Anula por inconstitucional parte de la Ley reguladora de la Jurisdicción Contencioso-Administrativa
El Pleno del Tribunal Constitucional ha establecido por unanimidad que todas las decisiones judiciales procesales de los secretarios judiciales -letrados de la Administración de Justicia según la nueva denominación-- sean revisadas por un juez para no vulnerar el derecho fundamental a la tutela judicial y el principio de exclusividad de la potestad judicial.
La sentencia, de la que ha sido ponente el Magistrado Andrés Ollero y que resuelve una cuestión interna de inconstitucionalidad, declara inconstitucional y nulo el primer párrafo del artículo 102 bis.2 de la Ley reguladora de la Jurisdicción Contencioso Administrativa (LJCA), según el cual no cabe que el juez revise los decretos dictados por el secretario judicial para resolver los recursos de reposición planteados contra sus propias decisiones.
El 10 de diciembre de 2010, J. V. L. E. presentó ante los Juzgados de lo Contencioso-administrativo de Madrid una demanda contra la Resolución de la Delegación del Gobierno en Madrid de 22 de septiembre de 2010, por la que se decretaba su expulsión del territorio nacional, con prohibición de entrada por un período de tres años en España.
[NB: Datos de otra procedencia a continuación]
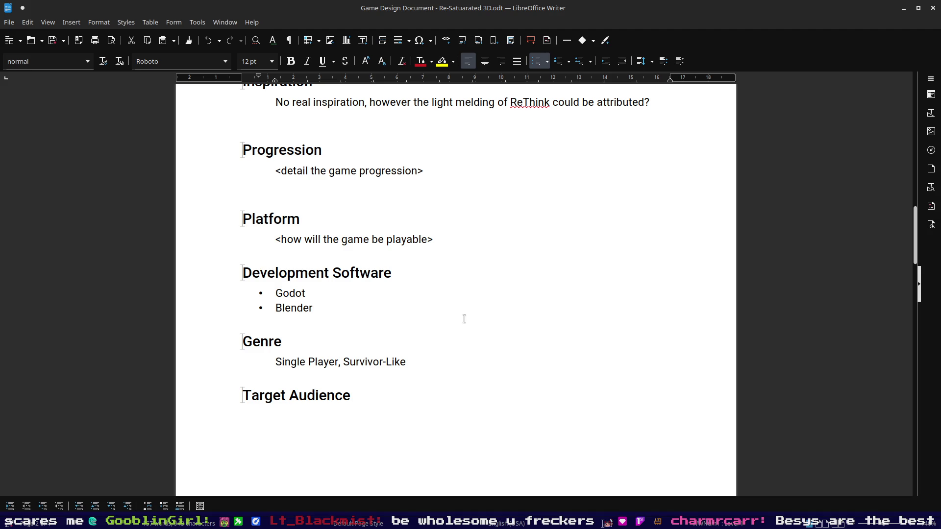
scroll(463, 318, up, 2)
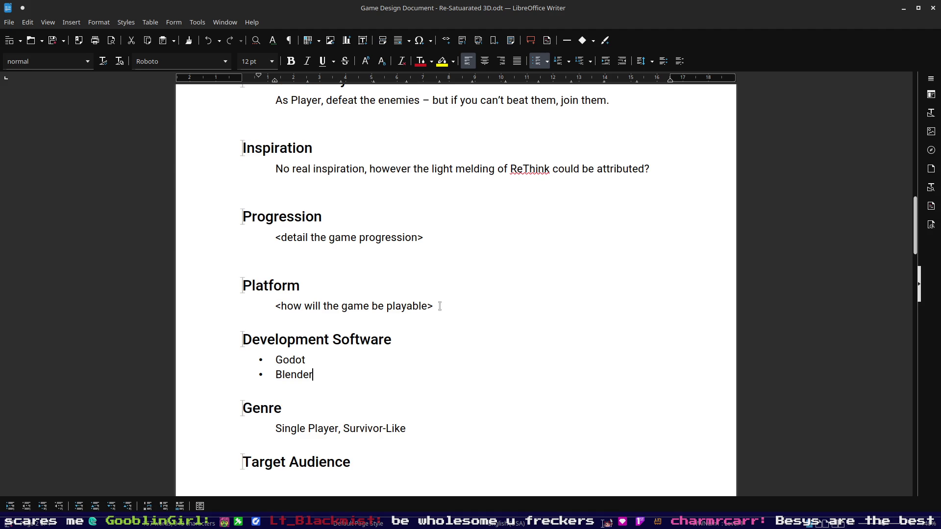
mouse_move(302, 306)
mouse_down()
mouse_move(434, 306)
mouse_move(275, 305)
mouse_up()
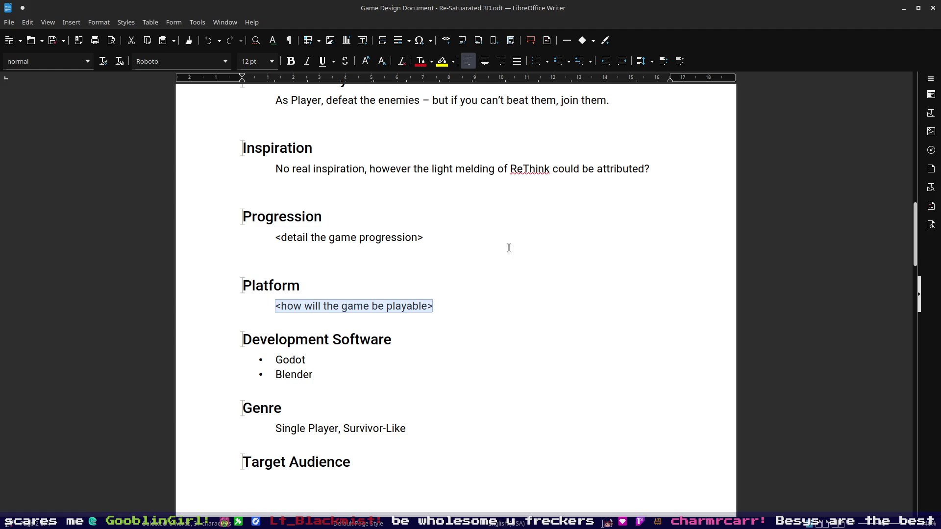
click(429, 236)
El tribunal de garantías atiende a la cuestión de inconstitucionalidad planteada por la Sala Segunda del Tribunal Constitucional y, de esta forma, da la razón a J. V. L.E contra el decreto del Secretario de Justicia del Juzgado al considerar que se había vulnerado su derecho a un proceso sin dilaciones indebidas.
NUEVA OFICINA JUDICIAL
Tras la entrada en vigor de la nueva oficina judicial, determinadas decisiones son asumidas por los secretarios judiciales sin que puedan ser revisadas por los jueces, pues contra ellas no cabe recurso. El Constitucional considera que el artículo de la LJCA declarado nulo perjudicó al demandante al no poder recurrir ante el juez la decisión del secretario judicial de fijar la celebración del juicio con un plazo de tres años.
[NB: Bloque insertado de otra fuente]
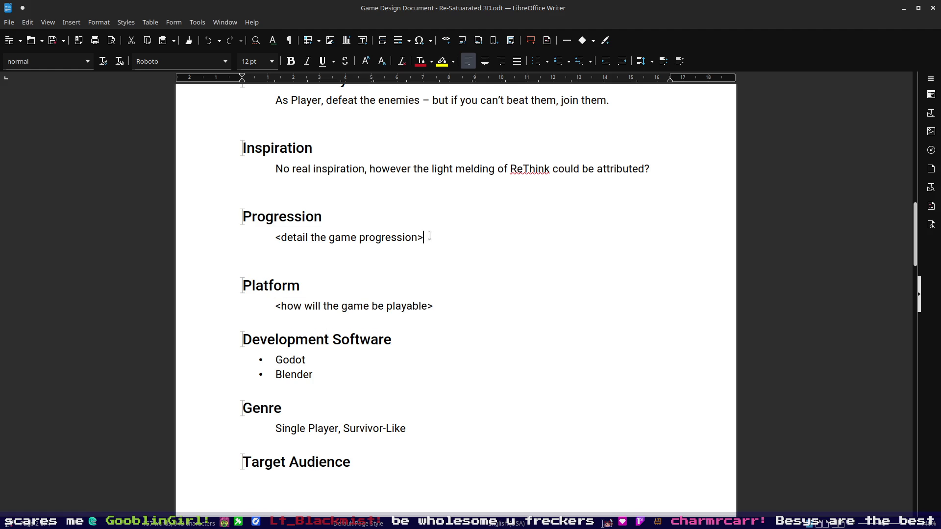
scroll(429, 236, up, 5)
scroll(437, 222, up, 5)
scroll(458, 208, down, 5)
scroll(474, 213, down, 5)
scroll(478, 235, down, 5)
scroll(474, 204, down, 5)
- Extend the Gameplay Overview paragraph with the sentence that Blue and Green enemies attack the player
triple_click(351, 242)
click(350, 221)
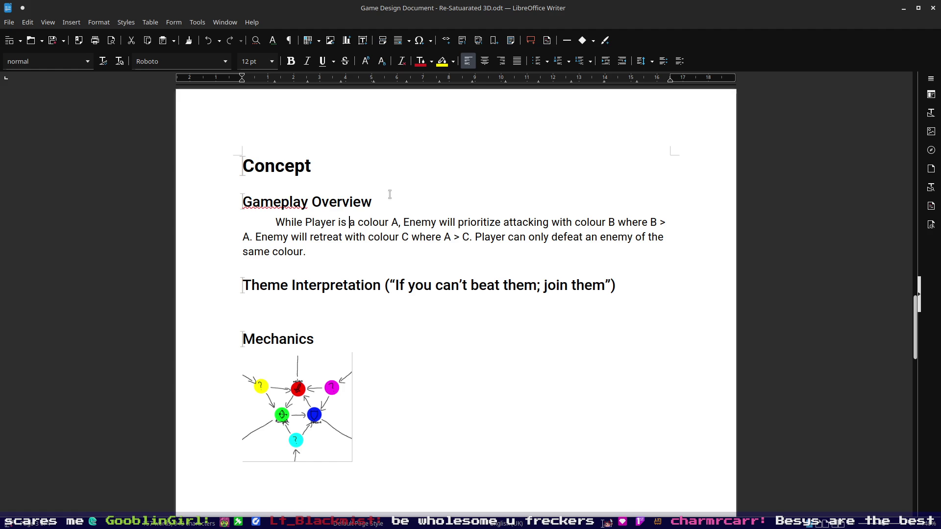
click(370, 253)
key(BackSpace)
text((I.e. Player =Red)
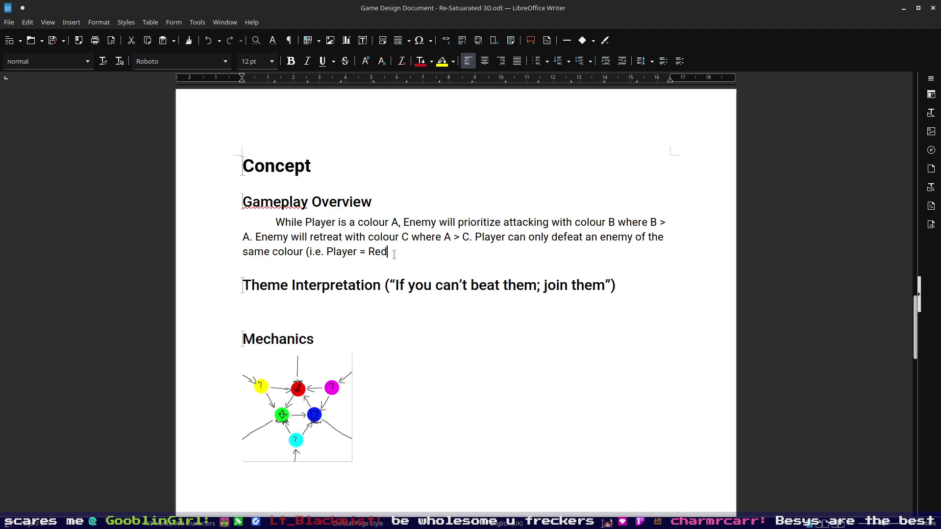
text(Enemy = Red)
text( -> Enemy can )
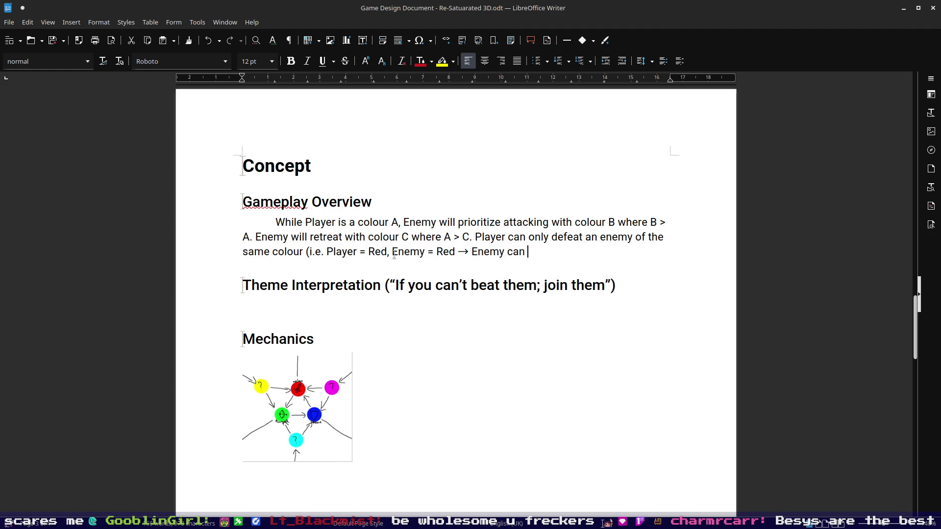
text(be killed)
text(Blue)
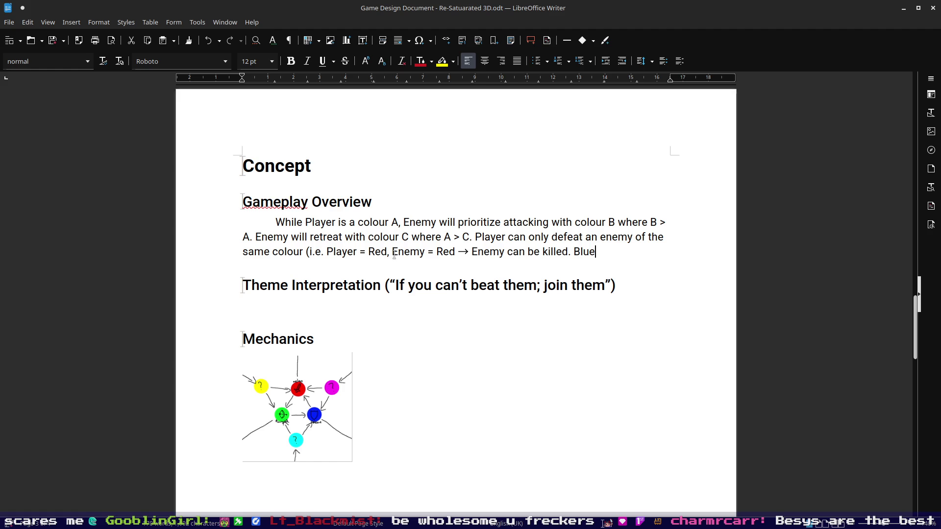
text(, )
text(Green Enemies )
text(will attach Pl)
key(BackSpace)
key(BackSpace)
key(BackSpace)
key(BackSpace)
text(k Player))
La sentencia rechaza que la posibilidad de replantear el asunto con posterioridad, en el recurso contra la sentencia que ponga fin al proceso, salve la constitucionalidad del precepto, como alegaba la Abogacía del Estado.
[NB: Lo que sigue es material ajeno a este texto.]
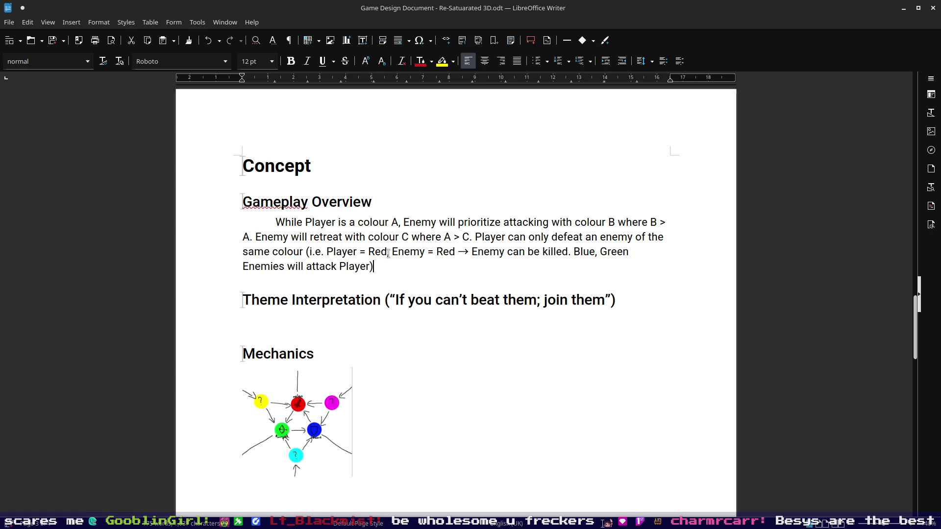
text(. )
text(Certain "classes" are)
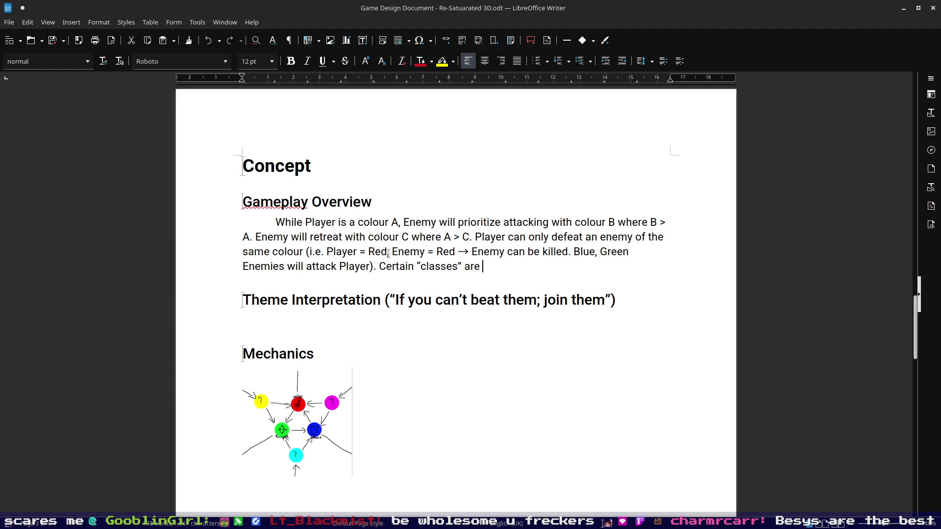
- Rewrite the classes opener to 'Classes are set up to be' on its own line
key(BackSpace)
key(BackSpace)
key(BackSpace)
key(BackSpace)
key(BackSpace)
key(BackSpace)
key(BackSpace)
key(BackSpace)
key(BackSpace)
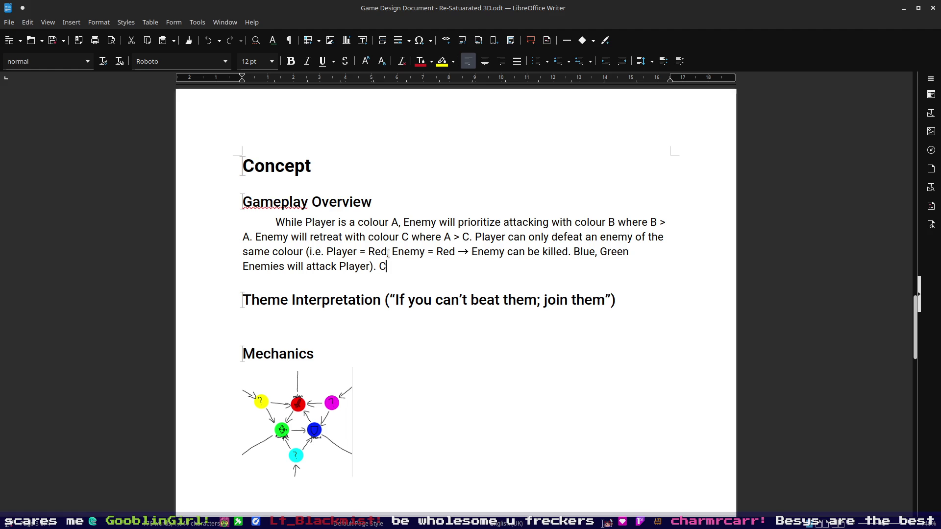
key(BackSpace)
text(Certain “Classes” are stronger tha)
key(BackSpace)
key(BackSpace)
key(BackSpace)
key(BackSpace)
key(BackSpace)
key(BackSpace)
key(BackSpace)
key(BackSpace)
key(BackSpace)
key(BackSpace)
key(BackSpace)
key(BackSpace)
key(BackSpace)
text(Classes are )
text(set up in a "Rock, Paper)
"Obligar al justiciable a esperar a que recaiga la sentencia resolutoria del proceso contencioso-administrativo para plantear en vía de recurso (cuando éste proceda, no se olvide) la eventual vulneración del derecho fundamental al proceso sin dilaciones indebidas (artículo 24.2 CE) vaciaría de contenido la tutela que el Tribunal Constitucional puede otorgar en relación con este derecho fundamental", recoge el Constitucional en su sentencia.